A RECRUITMENT industry leader yesterday warned overseas Filipino workers in Saudi Arabia not to violate their visas or they will face strict punitive action.
Lito Soriano, recruitment specialist, said he received information that Saudi’s Shoura Council has passed a law banning expatriates from working for companies and individuals other than their employers or sponsors.
“According to the new law, punitive action would be taken against Saudi sponsors and companies who allow foreigners to work for other employers,” he said.
Soriano said violators face jail sentences of not more than five years.
He added the Shoura also passed a draft law that incriminates those who employ visa violators or leave their employees to work on their own or for others or use the workers of other sponsors.
The Shoura decisions augur well for the Labor Ministry’s efforts to regulate the job market and create more employment opportunities for Saudis. It also supports the government’s move to crack down on cover-up businesses.
The consultative body approved a draft law with 14 articles to deal with expatriates who violate the Kingdom’s regulations including those who overstay Haj and Umrah visas.
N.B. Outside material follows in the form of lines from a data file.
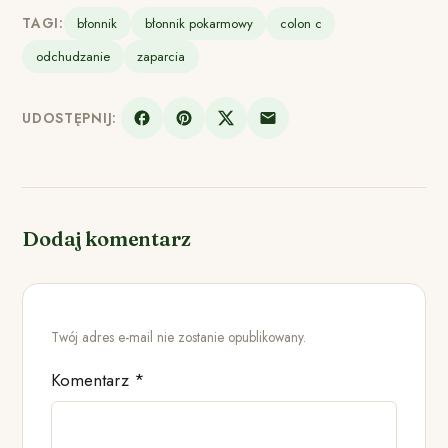
TAGI:
błonnik
błonnik pokarmowy
colon c
odchudzanie
zaparcia
UDOSTĘPNIJ:
Dodaj komentarz
Twój adres e-mail nie zostanie opublikowany.
Komentarz
*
The new law said security agencies shall arrest those who employ expatriates who violate Saudi law as well as those who allow their employees to work for their personal accounts.
Police can also arrest those who hide, shelter or transport violators or provide them with any form of assistance as well as those who did not inform authorities about the delay in departure of people whom they brought.
The violators who came on Haj, Umrah and visit visas (and working for individuals and companies) would be deported at the expense of those who employ them.
The amended Article 39 of the Saudi Labor Law says, “An employer is not allowed to leave his employee to work for others, while an employee is not allowed to work for another employer, without following the necessary procedures.”
The Labor Ministry inspectors shall visit companies and institutions to look for violators of the law and hand them over to the Interior Ministry for action.